Stored data entries
((

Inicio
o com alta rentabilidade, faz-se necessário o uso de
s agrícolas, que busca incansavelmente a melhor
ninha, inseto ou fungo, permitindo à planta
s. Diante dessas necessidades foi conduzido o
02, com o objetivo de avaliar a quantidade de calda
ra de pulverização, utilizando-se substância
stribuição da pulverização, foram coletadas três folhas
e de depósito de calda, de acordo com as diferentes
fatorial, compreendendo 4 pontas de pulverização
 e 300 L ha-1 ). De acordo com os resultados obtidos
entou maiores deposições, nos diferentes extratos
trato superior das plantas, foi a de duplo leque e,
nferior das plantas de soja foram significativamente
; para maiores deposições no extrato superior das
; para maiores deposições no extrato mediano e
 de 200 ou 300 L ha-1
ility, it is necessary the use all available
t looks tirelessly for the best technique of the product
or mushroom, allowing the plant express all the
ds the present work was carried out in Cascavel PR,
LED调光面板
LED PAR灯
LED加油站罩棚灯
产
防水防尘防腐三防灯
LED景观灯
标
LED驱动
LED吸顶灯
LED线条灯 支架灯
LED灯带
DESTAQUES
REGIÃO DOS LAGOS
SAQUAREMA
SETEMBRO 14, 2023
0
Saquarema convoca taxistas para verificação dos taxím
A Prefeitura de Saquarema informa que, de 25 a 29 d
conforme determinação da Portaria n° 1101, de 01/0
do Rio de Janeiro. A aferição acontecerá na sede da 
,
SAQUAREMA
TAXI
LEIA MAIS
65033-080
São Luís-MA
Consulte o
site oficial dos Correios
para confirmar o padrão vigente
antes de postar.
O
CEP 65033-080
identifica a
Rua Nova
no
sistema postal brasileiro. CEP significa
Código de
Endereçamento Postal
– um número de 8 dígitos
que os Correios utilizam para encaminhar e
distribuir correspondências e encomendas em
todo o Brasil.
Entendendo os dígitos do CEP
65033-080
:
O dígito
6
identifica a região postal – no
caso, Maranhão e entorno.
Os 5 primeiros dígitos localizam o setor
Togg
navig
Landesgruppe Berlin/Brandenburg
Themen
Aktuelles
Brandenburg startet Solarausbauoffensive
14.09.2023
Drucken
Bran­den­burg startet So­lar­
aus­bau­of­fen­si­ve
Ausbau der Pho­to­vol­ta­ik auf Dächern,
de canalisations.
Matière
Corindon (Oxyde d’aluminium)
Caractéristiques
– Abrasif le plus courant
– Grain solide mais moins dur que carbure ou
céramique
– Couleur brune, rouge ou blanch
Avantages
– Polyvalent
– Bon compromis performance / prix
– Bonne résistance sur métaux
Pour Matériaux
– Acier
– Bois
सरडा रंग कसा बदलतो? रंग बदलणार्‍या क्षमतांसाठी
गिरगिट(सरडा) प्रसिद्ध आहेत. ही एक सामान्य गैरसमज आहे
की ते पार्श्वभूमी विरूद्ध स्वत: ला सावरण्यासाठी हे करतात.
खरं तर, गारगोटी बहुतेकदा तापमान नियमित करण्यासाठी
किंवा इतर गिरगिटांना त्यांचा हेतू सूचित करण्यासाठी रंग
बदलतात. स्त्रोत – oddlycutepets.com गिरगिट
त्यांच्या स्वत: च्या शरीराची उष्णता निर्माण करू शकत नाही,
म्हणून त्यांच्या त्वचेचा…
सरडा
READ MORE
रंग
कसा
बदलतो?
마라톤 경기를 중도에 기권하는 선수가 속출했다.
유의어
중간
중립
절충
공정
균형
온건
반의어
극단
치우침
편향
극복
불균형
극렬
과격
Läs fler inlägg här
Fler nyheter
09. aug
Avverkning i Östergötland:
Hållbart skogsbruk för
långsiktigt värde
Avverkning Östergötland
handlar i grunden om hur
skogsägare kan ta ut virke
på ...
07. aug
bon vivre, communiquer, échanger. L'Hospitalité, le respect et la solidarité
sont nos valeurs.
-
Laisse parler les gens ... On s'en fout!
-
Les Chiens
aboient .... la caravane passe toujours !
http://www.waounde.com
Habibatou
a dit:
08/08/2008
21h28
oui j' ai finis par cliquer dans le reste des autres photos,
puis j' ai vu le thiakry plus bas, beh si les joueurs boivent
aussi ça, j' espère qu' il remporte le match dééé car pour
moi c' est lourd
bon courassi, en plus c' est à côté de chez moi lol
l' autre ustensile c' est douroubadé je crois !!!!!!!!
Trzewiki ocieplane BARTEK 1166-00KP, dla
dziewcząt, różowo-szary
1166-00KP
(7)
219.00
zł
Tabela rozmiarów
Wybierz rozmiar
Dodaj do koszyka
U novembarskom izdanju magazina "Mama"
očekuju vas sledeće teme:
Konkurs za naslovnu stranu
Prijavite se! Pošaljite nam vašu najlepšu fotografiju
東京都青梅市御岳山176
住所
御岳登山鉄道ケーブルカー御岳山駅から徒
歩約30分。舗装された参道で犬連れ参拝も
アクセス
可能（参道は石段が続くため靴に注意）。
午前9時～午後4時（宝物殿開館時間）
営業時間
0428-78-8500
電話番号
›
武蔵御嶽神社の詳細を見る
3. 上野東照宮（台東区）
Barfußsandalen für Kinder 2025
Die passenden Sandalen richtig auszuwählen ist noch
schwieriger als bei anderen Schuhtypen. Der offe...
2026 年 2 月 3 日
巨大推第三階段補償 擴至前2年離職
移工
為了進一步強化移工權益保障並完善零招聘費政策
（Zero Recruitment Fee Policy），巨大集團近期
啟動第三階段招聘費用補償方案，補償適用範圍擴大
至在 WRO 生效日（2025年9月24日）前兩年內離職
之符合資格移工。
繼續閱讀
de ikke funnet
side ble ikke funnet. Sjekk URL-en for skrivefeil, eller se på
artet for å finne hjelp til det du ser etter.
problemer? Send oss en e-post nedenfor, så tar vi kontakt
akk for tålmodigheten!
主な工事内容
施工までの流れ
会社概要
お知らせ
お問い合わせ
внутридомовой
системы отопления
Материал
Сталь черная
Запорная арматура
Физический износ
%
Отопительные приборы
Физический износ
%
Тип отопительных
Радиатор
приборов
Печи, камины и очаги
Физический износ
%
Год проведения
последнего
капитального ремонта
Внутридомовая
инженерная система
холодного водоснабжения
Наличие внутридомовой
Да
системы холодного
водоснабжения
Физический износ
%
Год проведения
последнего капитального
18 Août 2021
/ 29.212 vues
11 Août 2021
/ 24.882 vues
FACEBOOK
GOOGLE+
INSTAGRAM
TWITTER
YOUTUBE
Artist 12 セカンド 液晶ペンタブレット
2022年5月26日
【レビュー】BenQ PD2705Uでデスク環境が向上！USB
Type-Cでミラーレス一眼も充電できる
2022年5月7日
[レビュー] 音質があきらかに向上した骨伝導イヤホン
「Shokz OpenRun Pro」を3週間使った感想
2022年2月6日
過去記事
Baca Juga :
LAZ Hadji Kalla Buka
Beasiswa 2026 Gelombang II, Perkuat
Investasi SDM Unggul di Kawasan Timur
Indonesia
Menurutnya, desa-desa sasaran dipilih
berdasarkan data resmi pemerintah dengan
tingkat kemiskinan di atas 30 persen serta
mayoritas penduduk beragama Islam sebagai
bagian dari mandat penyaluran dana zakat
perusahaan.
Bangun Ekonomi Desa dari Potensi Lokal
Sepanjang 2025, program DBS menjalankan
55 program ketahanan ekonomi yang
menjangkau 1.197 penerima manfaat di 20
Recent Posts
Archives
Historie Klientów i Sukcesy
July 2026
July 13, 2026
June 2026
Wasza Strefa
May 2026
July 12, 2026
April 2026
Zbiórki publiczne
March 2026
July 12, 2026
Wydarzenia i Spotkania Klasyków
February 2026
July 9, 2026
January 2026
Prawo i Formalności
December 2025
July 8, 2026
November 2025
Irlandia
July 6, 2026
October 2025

))

*Work instructions:* Copy the lines of the material word for word, from the very first line through the line containing "fatorial, compreendendo 4".

*Answer box:*
Inicio
o com alta rentabilidade, faz-se necessário o uso de
s agrícolas, que busca incansavelmente a melhor
ninha, inseto ou fungo, permitindo à planta
s. Diante dessas necessidades foi conduzido o
02, com o objetivo de avaliar a quantidade de calda
ra de pulverização, utilizando-se substância
stribuição da pulverização, foram coletadas três folhas
e de depósito de calda, de acordo com as diferentes
fatorial, compreendendo 4 pontas de pulverização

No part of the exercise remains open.